We defined secondary publications as those reporting IPD analyses, in a peer-reviewed publication, that were separate from that reported in the primary publication. To identify secondary publications, during two separate periods of time: September 2020 and March 2021 and May 2022 to May 2023, we searched MEDLINE for all citations of the primary publication of the trials’ that shared data, manually screening the titles and abstracts to flag eligible studies. Full-text articles of flagged citations were reviewed for eligibility. We excluded publications reporting the results of pilot studies, feasibility studies, study protocols, interim analyses, and non-human studies. We defined shared data publications as those secondary publications reporting IPD analyses that were separate from that reported in the primary publication, authored only by external authors. Even if only one author from the primary publication was included on the secondary publication, we categorized the study as secondary internal publication, not a shared data publication.

Impact

For each primary publication, we extracted the authorship, publishing journal, and intervention type (i.e., interventional or observational). For each secondary publication, we extracted the type of analysis (i.e. extended follow-up, reanalysis of primary outcome, secondary outcome reporting, subgroup analysis, pooled analysis, predictive analysis, meta-analysis), authorship, and publishing journal. For those trials with shared data publications, for both the secondary internal and shared data publications we extracted the citation counts, h-index of the publishing journal, abstract views, and the Altmetric Attention Score, an indicator of the amount of attention the articles have received.

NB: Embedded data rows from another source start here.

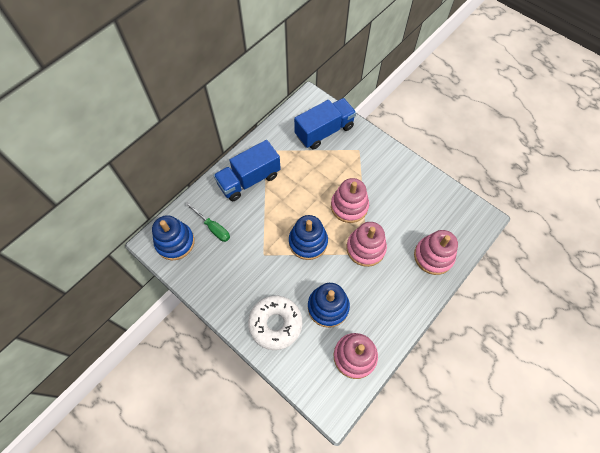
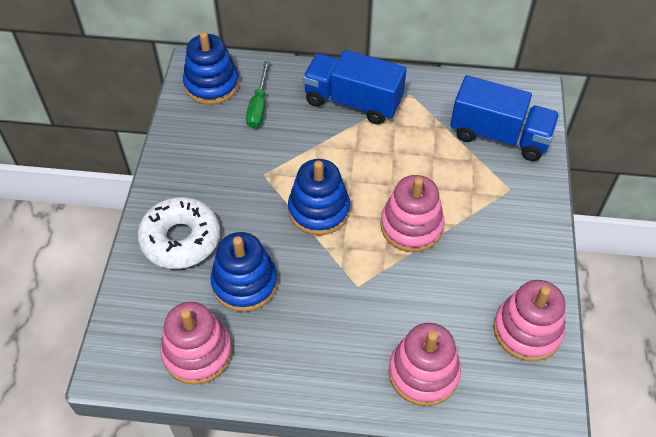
camera: 55 degrees right, 10 degrees down
pink stacking toy [346,222,387,267] -> pink stacking toy moved to [493,280,566,361]

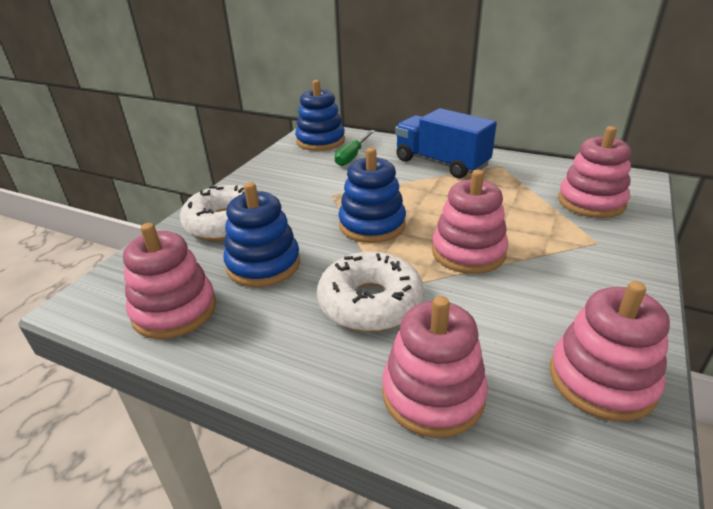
camera: 20 degrees right, 20 degrees down
blue truck [450,75,559,161] -> pink stacking toy [558,126,631,218]
none -> white donut [317,252,424,332]

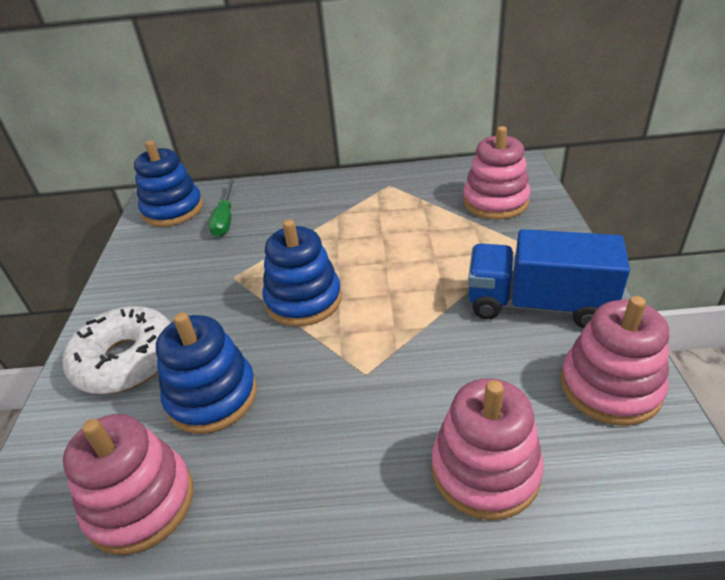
camera: 25 degrees left, 5 degrees up
white donut [317,252,424,332] -> none
blue truck [395,108,497,179] -> blue truck moved to [468,229,630,328]
pink stacking toy [432,170,508,274] -> none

A.R.F., A.D.Z. and S.S. identified eligible trials; A.R.F. and S.S. identified primary publications, A.R.F. identified shared data; A.R.F. and M.G. determined secondary internal and shared data publications; A.R.F., M.G. and A.O.E. extracted study type data; and A.R.F., S.S. and A.O.E. abstracted impact measure data. To ensure accuracy, an initial sample of data was verified externally prior to this study’s major revision. Throughout the data collection process, a random sample of abstracted data was periodically examined by a senior author (J.S.R.) to assess accuracy.

Statistical methods

We calculated odds ratios to determine whether funder data sharing model was associated with data sharing and the generation of shared data publications. We used descriptive statistics to characterize the number of trials that published their findings, reported their results, shared their IPD, and had secondary publications resulting from shared data (external or internal). We also calculated the median and interquartile range (IQR) for the time from primary study completion to primary publication for those trials that published their findings. For those trials that had shared data publications, we characterized the type of studies conducted and calculated the median and IQR for number of secondary publications, citation counts, h-index of publishing journal, abstract views and Altmetric Attention Score. All analyses were conducted using Microsoft Excel, Version 16.59.